Pero como me he dedicado
exclusivamente al trabajo referido, no pudiendo poner mano en ningún
otro, y, además, no tengo dinero, ni nadie a quien pedírselo, para
poder vivir mientras termino la obra, estoy hecho, de momento, lo que se
dice un mendigo. Perdone usted que le cuente estas intimidades. Ya
sabía yo que era usted una bella persona, pero nunca hasta ahora tuve
el gusto de conocerlo a fondo. Me dirijo a usted de escritor a escritor,
y le ruego se haga cuenta de mi situación. No soy yo solo en el mundo,
sino que tengo a mi cargo la familia de mi difunto hermano, que se halla
también en la mayor miseria. Tengo, además, otras obligaciones
sagradas que no puedo desatender. Sin contar con el menor recurso,
siempre obligado a esquilmar los bienes de mis amigos con continuos
ataques a su bolsa, a correr de acá para allá tres días enteros para
coger un rublo prestado, tengo todavía que realizar un trabajo serio, y
me hallo expuesto a indecibles torturas morales; me gusta el trabajo en
que ahora me ocupo, tengo cifradas en él muchas ilusiones, pero me
veré obligado a dejarlo descansar, a perder un tiempo precioso y andar
de acá para allá siempre hostigado. Usted es también escritor, usted
cultiva las bellas letras, de suerte que me comprenderá. ¡Y cómo, en
tal situación, me he de aplicar a un trabajo que de suyo es algo
poético y requiere, por tanto, sosiego espiritual y cierta
inspiración! Mucho tiempo hace ya que hubiera podido enviarle las
cuatro partes de que consta la novela, listas ya para darse a las cajas
-todo lo tengo planeado, hasta el
menor detalle, si todas esas circunstancias que le digo no me lo
hubiesen impedido, estando todavía por terminar la segunda parte.

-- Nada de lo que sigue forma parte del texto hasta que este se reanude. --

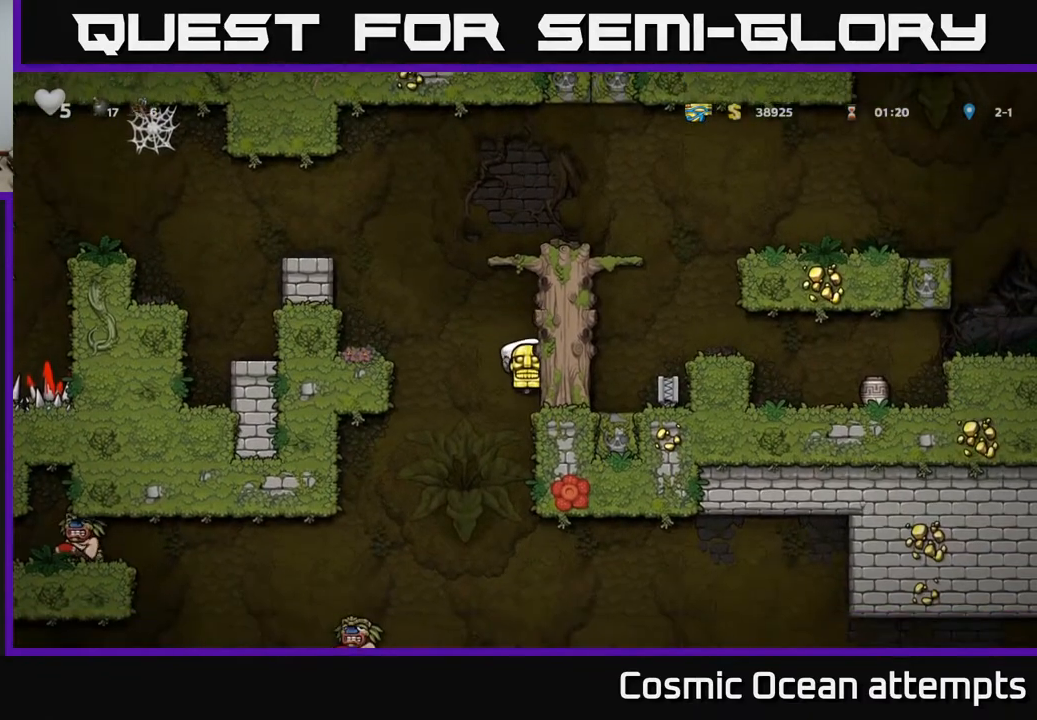
{"buttons": [], "right_stick": "center", "events": [[267, "DPAD_RIGHT", "up"]]}
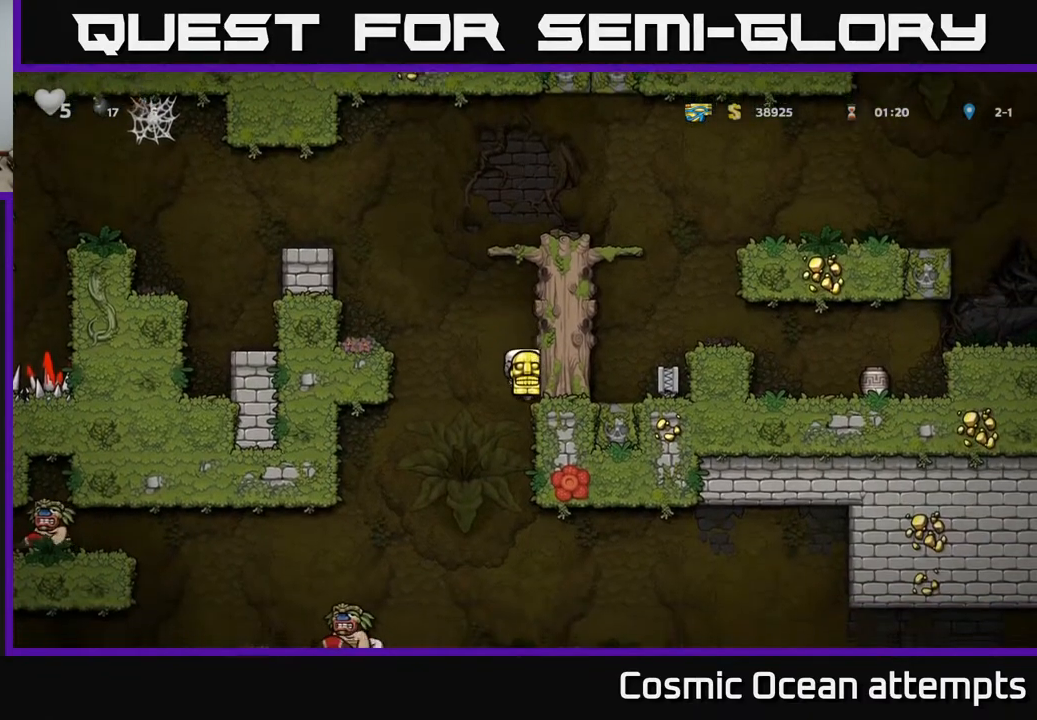
{"buttons": [], "right_stick": "center", "events": []}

Además, que ni siquiera tengo la
certeza positiva de que mi novela vaya a publicarse en su revista, pues
en todo caso no se me ha dicho nada respecto a la fecha en que haya de
empezar a publicarse. En tan insufrible situación, me dirijo a usted
con el ruego siguiente:
Le suplico me ayude. Por haberme
consagrado exclusivamente al trabajo destinado a su revista he tenido
que renunciar a cualquier otro que pudiera proporcionarme recursos, así
que hasta he tenido que empeñar mi ropa. Por todo lo cual le ruego a
usted me facilite mil rublos adelantados. Como ya tengo recibidos de
usted trescientos, sólo le pido en realidad setecientos. De eso
setecientos, ruego a usted me envíe a mí cuatrocientos cincuenta, y
doscientos cincuenta a U. F. Basúnov, al que adeudo esa cantidad.